Chicago police plan a crackdown on unsanctioned street and block parties after police found that many of the victims of last weekend’s violence had attended such gatherings.

At a press conference Thursday at police headquarters, Supt. Eddie Johnson said that an examination of the violence this past weekend when 71 people were shot, including 12 fatally, found that 20 percent of victims had attended street parties that hadn’t been officially permitted by the city. While block parties in good weather are not out of the ordinary in Chicago, Johnson said there was an unusually large number of such unauthorized gatherings last weekend.

To combat gun violence the rest of the summer, the department plans to implement “emergency hotspot dispersal zones” in 30 gang-linked areas in the 5th, 6th, 10th, 11th and 15th police districts. Those were the five districts where most of last weekend’s shootings took place.
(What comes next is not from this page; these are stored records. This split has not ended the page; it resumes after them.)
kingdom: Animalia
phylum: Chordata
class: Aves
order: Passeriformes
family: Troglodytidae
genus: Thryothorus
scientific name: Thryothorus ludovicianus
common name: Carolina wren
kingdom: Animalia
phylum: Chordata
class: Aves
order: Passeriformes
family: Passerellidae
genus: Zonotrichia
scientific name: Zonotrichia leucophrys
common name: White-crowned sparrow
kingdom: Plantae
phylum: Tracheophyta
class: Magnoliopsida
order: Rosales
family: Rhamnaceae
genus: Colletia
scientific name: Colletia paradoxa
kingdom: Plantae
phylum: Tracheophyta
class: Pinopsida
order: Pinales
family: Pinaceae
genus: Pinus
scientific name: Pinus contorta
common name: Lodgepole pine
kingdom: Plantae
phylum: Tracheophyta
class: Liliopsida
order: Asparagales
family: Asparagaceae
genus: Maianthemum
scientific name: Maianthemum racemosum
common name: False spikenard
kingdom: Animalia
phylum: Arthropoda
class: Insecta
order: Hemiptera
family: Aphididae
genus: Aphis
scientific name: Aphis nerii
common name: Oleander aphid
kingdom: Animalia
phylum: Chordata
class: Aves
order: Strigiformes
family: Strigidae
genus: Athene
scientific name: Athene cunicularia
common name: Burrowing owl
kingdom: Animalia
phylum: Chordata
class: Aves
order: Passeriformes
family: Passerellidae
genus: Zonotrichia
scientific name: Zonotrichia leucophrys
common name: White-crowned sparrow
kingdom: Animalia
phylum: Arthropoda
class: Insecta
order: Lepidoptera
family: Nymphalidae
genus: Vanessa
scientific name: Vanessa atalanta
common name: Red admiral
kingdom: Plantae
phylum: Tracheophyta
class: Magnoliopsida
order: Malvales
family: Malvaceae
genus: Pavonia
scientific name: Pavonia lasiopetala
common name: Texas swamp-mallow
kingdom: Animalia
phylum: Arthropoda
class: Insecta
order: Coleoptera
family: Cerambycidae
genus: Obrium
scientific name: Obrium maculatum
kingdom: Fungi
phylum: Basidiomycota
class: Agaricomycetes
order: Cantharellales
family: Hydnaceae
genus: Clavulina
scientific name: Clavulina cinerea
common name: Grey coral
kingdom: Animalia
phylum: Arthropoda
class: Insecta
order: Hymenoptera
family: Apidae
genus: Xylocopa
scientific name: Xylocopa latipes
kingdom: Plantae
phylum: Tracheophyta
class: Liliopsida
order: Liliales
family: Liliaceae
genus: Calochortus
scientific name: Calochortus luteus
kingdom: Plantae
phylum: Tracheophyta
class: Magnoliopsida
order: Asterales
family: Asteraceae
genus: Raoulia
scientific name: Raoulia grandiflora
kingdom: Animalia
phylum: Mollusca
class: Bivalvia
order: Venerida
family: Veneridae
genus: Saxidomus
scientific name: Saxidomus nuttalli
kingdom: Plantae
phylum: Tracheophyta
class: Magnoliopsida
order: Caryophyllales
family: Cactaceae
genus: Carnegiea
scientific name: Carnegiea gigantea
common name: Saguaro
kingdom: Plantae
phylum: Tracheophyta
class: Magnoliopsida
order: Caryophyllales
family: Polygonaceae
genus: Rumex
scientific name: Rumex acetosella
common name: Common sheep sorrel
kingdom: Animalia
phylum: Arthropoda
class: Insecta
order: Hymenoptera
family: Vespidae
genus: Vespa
Officers within these zones will take extra measures to police any unsanctioned large gatherings of 10 or more people. People attending the parties will be first asked to leave. If they refuse, they face arrest, Johnson said. The heightened enforcement will continue for at least a month, police said.

Social media has made it easier for the gatherings to grow rapidly and made policing them more difficult.

“Years ago, a large gathering really had to be advertised for it to become a large gathering,” he said. “Now we’re having people livestream from a particular location — ‘We’re going to be having a party’ — and 10 people will turn into 200 just like that.”

Many of these unsanctioned parties were block parties, likely with a gang connection, Johnson said. Rival gang members showed up, Johnson said, and likely fired into the crowds at random.

Johnson emphasized that police aren’t targeting block parties specifically, and said cops will evaluate a number of criteria before breaking up a gathering. Neighborhood block clubs will be contacted to ensure they know to register parties with the city and to offer CPD as a safety resource.

“There’s nothing wrong with people enjoying nice weather in this city,” Johnson said. “The goal isn’t to be arresting people just because they’re enjoying summertime.”